New analysis from Frost & Sullivan, “North American Aftermarket Automotive Apps — Strategic Analysis of Vehicle Information, Service and Management Apps,” indicates that nearly 50 percent of respondents are either familiar with or have used vehicle management apps. The study also found that close to 50 percent of respondents said they are likely to use vehicle management and breakdown assistance apps if they are available inside the vehicle.

The firm points out that vehicle owners accustomed to the connected experience demand greater integration of mobile and in-vehicle apps that will allow them to monitor their vehicles, receive on-the-go services, as well as purchase parts and accessories. This increasing demand enhances the prospects of the North American automotive apps aftermarket.

“The advancement of remote diagnostic and prognostics capabilities will be a turning point for the aftermarket vehicle management apps,” said Frost & Sullivan industry analyst Kumar Saha. “As vehicle owners show greater willingness to invest in apps with effective breakdown assistance and repair or maintenance tracking, revenue generation will increase.”

Frost & Sullivan says several OEMs are looking to offer more comprehensive features along with their basic products through either a subscription or a “freemium” model, in which they gain consumer appeal and then charge a fee. However, monetization of vehicle management apps continues to be a challenge. Aftermarket participants and dealerships primarily use apps as value-added features in their overall e-commerce strategies, limiting opportunities for direct revenue.

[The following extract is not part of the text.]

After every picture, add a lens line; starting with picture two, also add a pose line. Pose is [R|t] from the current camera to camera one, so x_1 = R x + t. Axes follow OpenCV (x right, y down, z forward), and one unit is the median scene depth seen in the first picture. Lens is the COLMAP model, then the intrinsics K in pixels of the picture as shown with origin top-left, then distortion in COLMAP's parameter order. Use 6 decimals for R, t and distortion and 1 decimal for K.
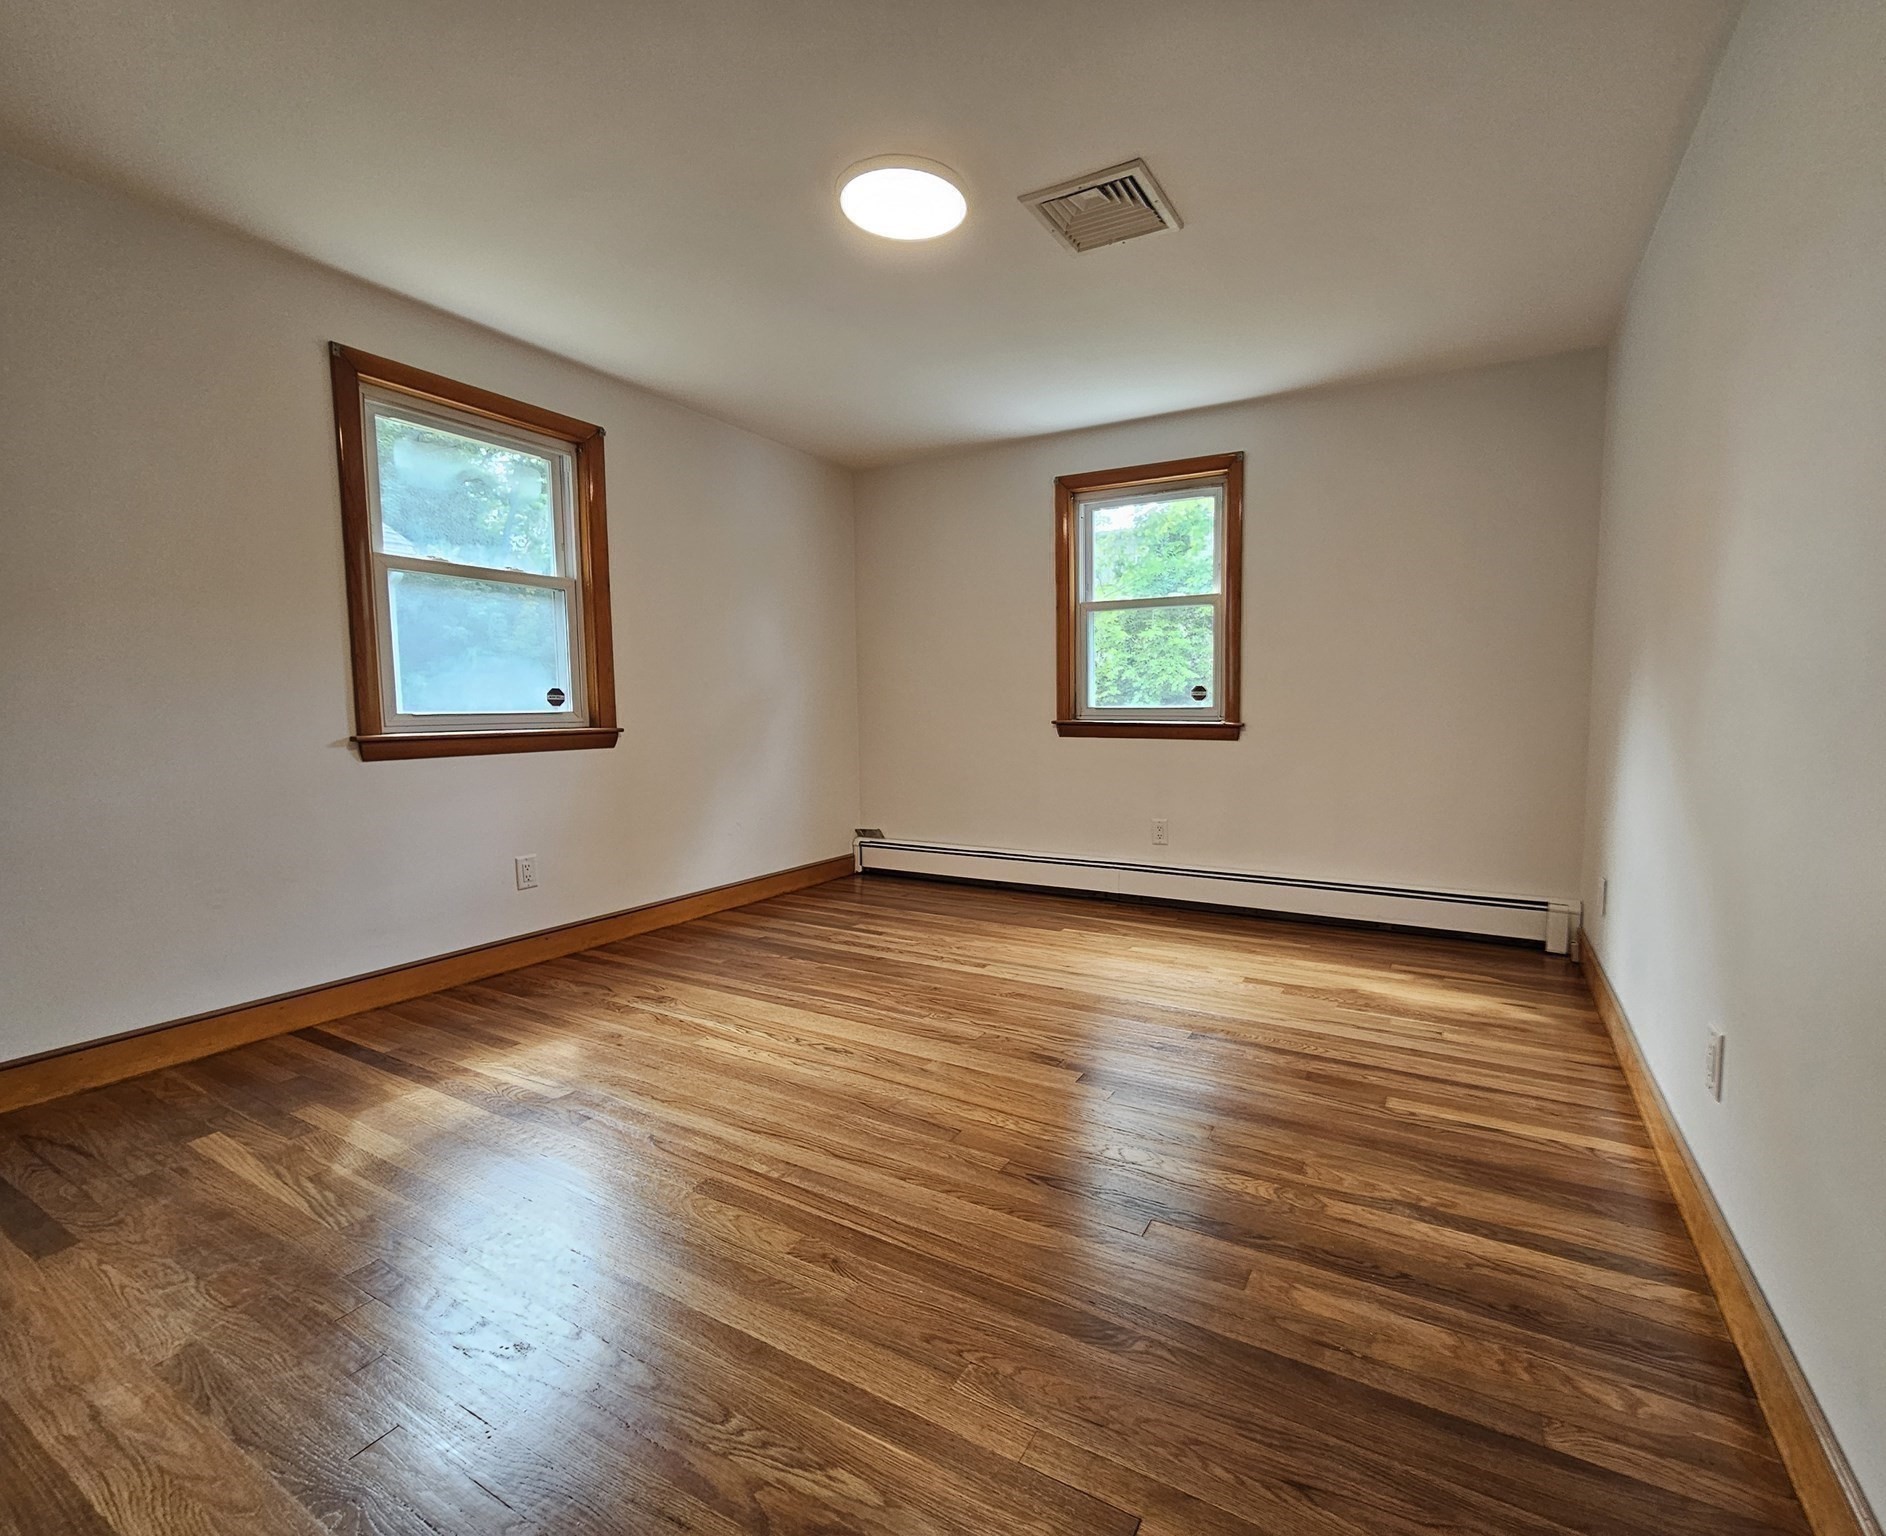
lens RADIAL K [[886.3, 0, 943.0], [0, 886.3, 768.0], [0, 0, 1]] dist [0.000129, -0.000004]
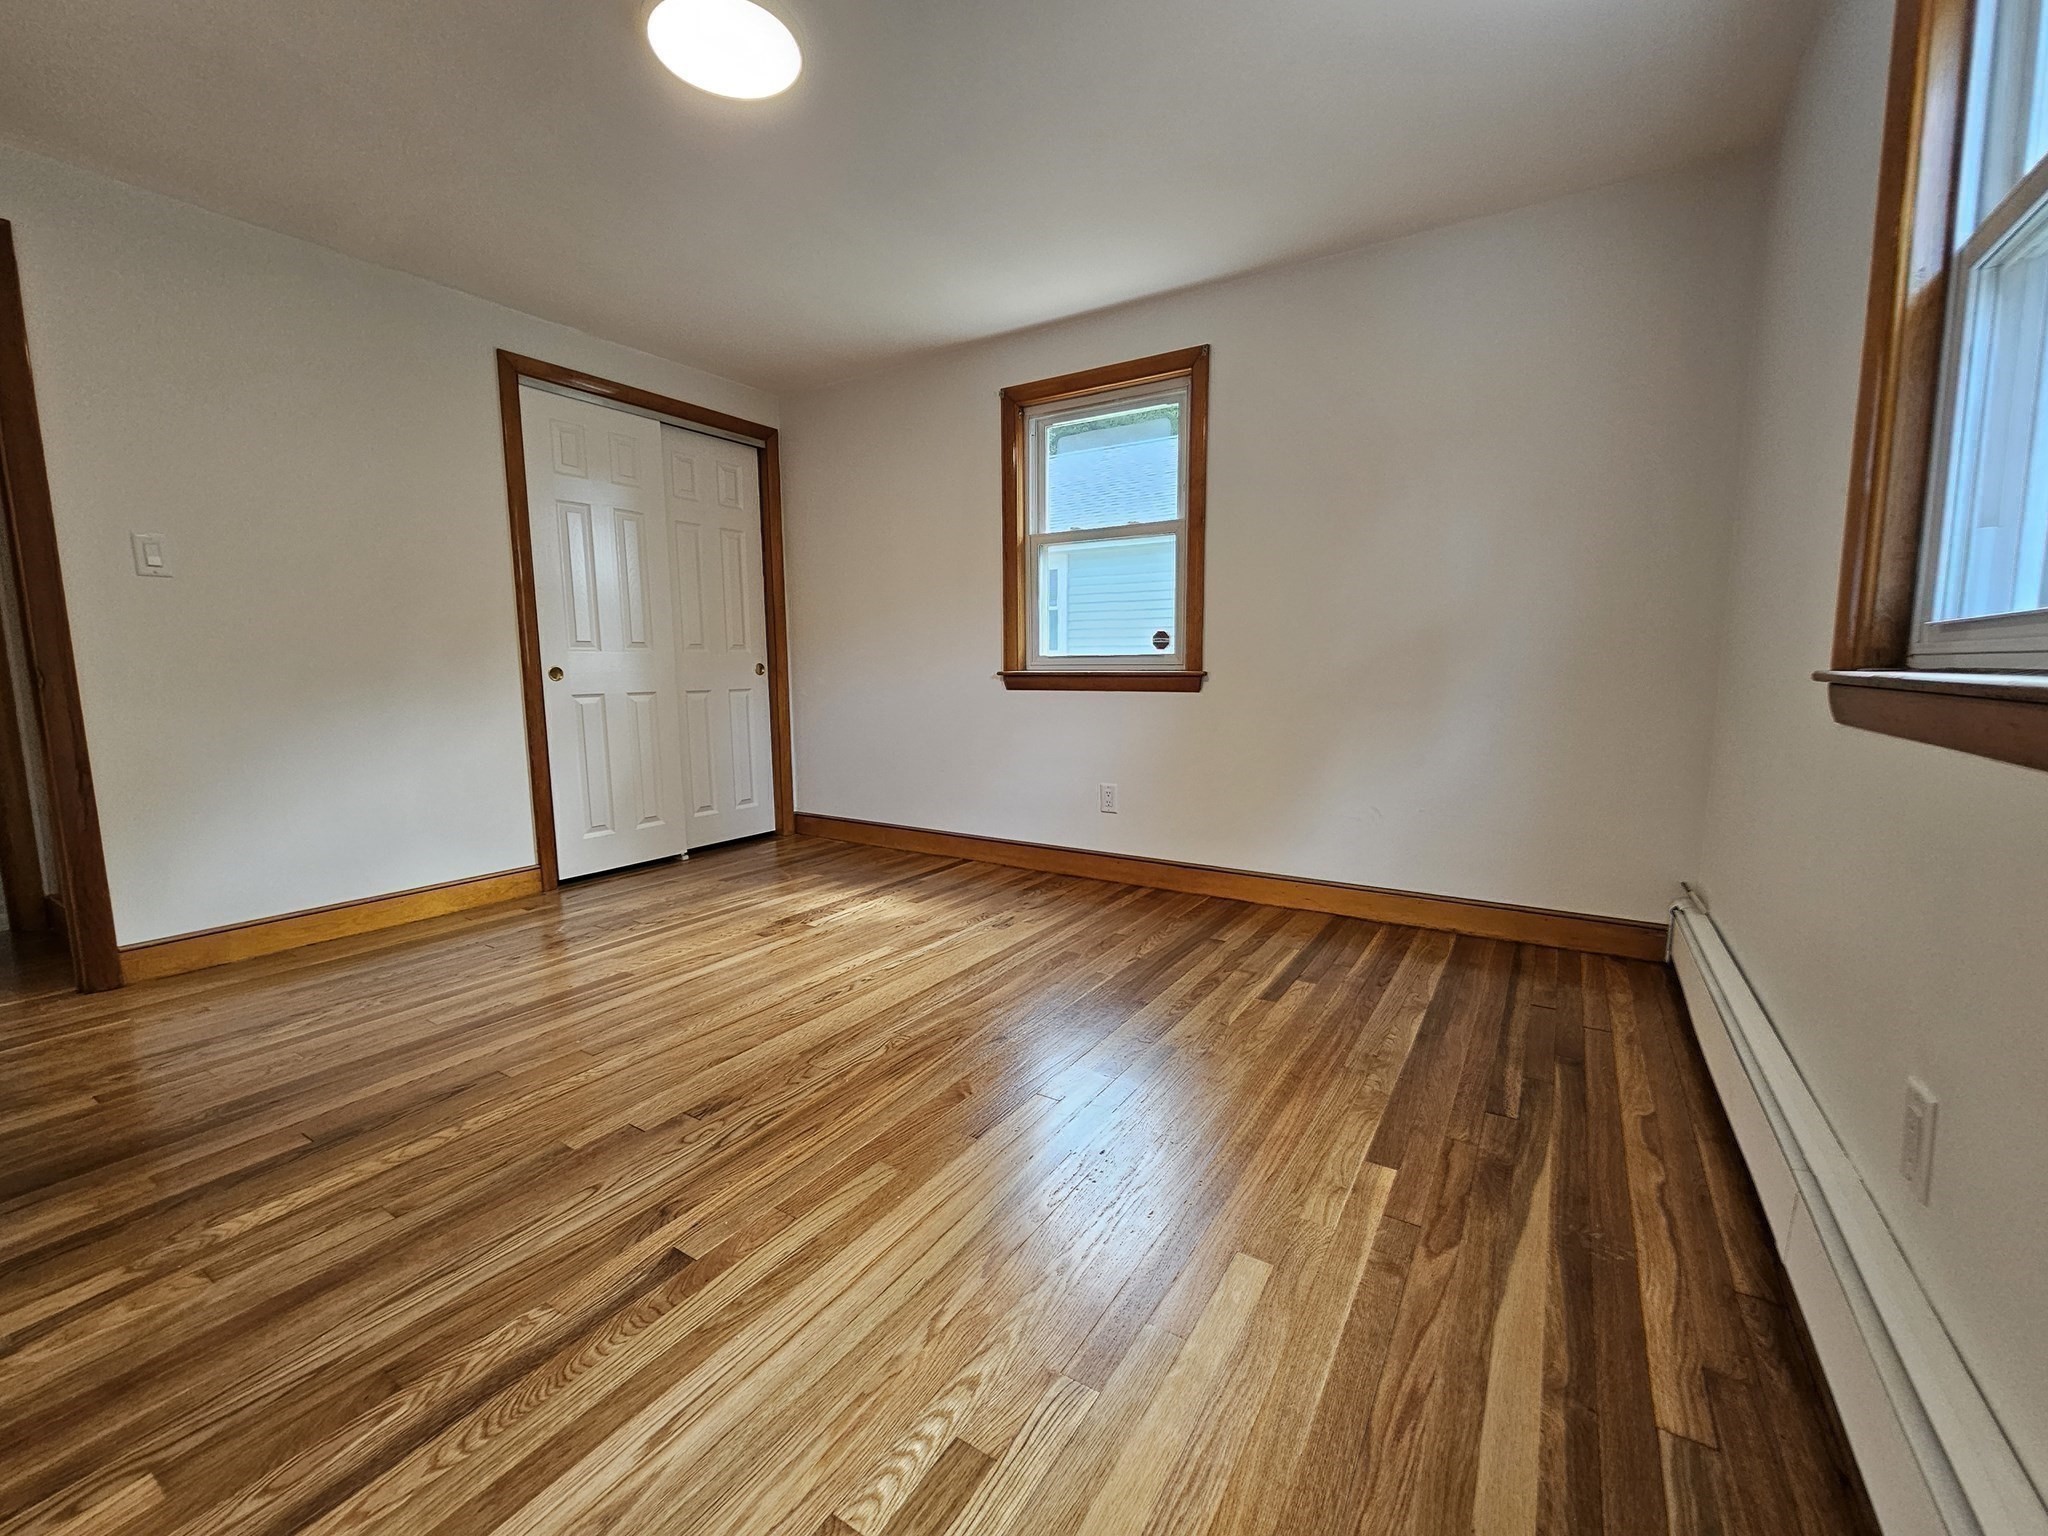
lens RADIAL K [[826.1, 0, 1047.6], [0, 826.1, 770.7], [0, 0, 1]] dist [0.001819, 0.000773]
pose [[-0.027271, 0.129361, -0.991223, 0.624861], [-0.069380, 0.988955, 0.130974, -0.053915], [0.997217, 0.072343, -0.017995, 1.038562]]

While independent third-parties earn the highest revenues through lead generation, advertising and listing-fee models, the firm urges OEMs and aftermarket participants to introduce app-enabled remote diagnostics and prognostics capabilities to ensure revenue generation and to remain competitive.

“Vehicle management apps must include advanced features — such as real-time vehicle monitoring, remote repair and tracking capabilities — to attract payments from vehicle owners,” Saha explained. “Distributors and retailers need to find the right industry partners to introduce these capabilities and generate a new revenue stream.”